On Wed, Apr 25, 2018 at 3:15 PM, Ethan Furman <ethan@stoneleaf.us> wrote:
On 04/25/2018 02:55 PM, Tim Peters wrote:
To my eyes, this is genuinely harder to follow, despite its relative brevity:

         while total != (total := total + term):
             term *= mx2 / (i*(i+1))
             i += 2
         return total

So I wouldn't use binding expressions in that case.  I don't have a
compelling head argument for _why_ I find the latter spelling harder
to follow, but I don't need a theory to know that I in fact do.

I know why I do:  I see "while total != total" and my gears start stripping.  On the other hand,

  while total != (total + term as total):
     ...

I find still intelligible.  (Yes, I know "as" is dead, just wanted to throw that out there.)

The problem with either variant is that they hinge on subtle left-to-right evaluation rules. Python tries to promise left-to-right evaluation "except when it doesn't apply", e.g. in assignments the RHS is typically evaluated before subexpressions in the LHS: a[f()] = g() calls g() before f().

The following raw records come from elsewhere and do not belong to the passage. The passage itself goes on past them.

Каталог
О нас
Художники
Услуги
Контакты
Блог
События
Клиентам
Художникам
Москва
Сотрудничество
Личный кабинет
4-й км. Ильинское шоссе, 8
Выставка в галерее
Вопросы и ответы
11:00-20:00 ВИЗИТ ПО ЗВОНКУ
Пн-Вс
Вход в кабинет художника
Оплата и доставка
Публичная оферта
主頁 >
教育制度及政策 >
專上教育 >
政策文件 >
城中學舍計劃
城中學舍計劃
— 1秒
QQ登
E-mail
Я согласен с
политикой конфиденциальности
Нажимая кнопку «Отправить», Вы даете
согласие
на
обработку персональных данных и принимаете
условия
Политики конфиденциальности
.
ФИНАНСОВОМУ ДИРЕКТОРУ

The example is supposed to load the left operand to != on the stack before loading the right operand, but the rule that says the left operand is evaluated before the right operand is much weaker than other evaluation order rules (like the rule stating that the arguments are evaluated before the function is called -- and before you laugh, in Algol-60 that wasn't always the case).

This argument applies regardless of which syntactic form you use, and no matter what we choose, the PEP will have to clarify evaluation order in more cases than the current reference manual. (IIRC Nathaniel brought this up.)